> [Source document]
Contributors

Tuesday, December 24, 2013

Rewriting the Bible

Christmas always brings out the worst in conservatives and this story really drives that home (as well as explaining recent religious discussions in comments).

Don’t know Aramaic, Hebrew or ancient Greek? Not a problem. What they are looking for is not exactly egghead scholarship, but a knack for using words they've read in the Wall Street Journal. They have a list of promising candidates on their website— words like capitalism, work ethic, death penalty, anticompetitive, elitism, productivity, privatize, pro-life—all of which are conspicuously missing from those socialist-inspired Bibles we’ve been reading lately. 

In the several years since their translation project was inaugurated, all of the New Testament and several books of the Old have been thoroughly revised. But lots still remains to be done. If you've got a soft spot for Leviticus, the Book of Amos, Lamentations or Numbers, they are all still available for rewrite, so get cracking!

I wonder if our resident biblical scholar is helping them out. Sounds like this is right up his ally.

> [Records]

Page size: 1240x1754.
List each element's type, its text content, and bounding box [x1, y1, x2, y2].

---

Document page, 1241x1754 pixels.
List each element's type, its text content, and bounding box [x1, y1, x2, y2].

> [Direction] Carry on the blog post about rewriting the Bible, starting right after its final sentence. The entries have nothing to do with the blog post about rewriting the Bible.

> [Output below]
Take that story where the mob surrounds a woman accused of adultery and gets ready to stone her, but Jesus intervenes and says, “He who is without sin, let him cast the first stone" (John 7:53-8:11). It might have been a later addition that wasn’t in the original Gospels, according to some right-thinking, or rather right-leaning scholars. So the editors have excised this bleeding-heart favorite from the Good Book, and they've also removed Jesus’ words on the cross, "Father, forgive them, for they do not know what they are doing." “The simple fact is that some of the persecutors of Jesus did know what they were doing,” Schlafly points out, proving that, “Jesus might never had said it at all.”

Yep. Sounds just like him.


4 comments:

Anonymous said...

I had never heard of that project, so I followed the links in that article to the description of this project. Funny how your article ignored the reaction of other conservatives to this project.

The Bible project has met with extensive criticism, including from fellow evangelistic Christian conservatives. Rod Dreher, a conservative editor and columnist, described the project as "insane hubris" and "crazy"; he further described the project as "It's like what you'd get if you crossed the Jesus Seminar with the College Republican chapter at a rural institution of Bible learnin'". Ed Morrissey, another conservative Christian writer, wrote that bending the word of God to one's own ideology makes God subservient to an ideology, rather than the other way around. Joseph Farah, editor-in-chief of WorldNetDaily, stated: "I've seen some incredibly stupid and misguided initiatives by 'conservatives' in my day, but this one takes the cake" and "There's certainly nothing 'conservative' about rewriting the Bible". Creation Ministries International wrote "Forcing the Bible to conform to a certain political agenda, no matter if one happens to agree with that agenda, is a perversion of the Word of God and should therefore be opposed by Christians as much as ‘politically correct’ Bibles."

That was pretty much my reaction as well.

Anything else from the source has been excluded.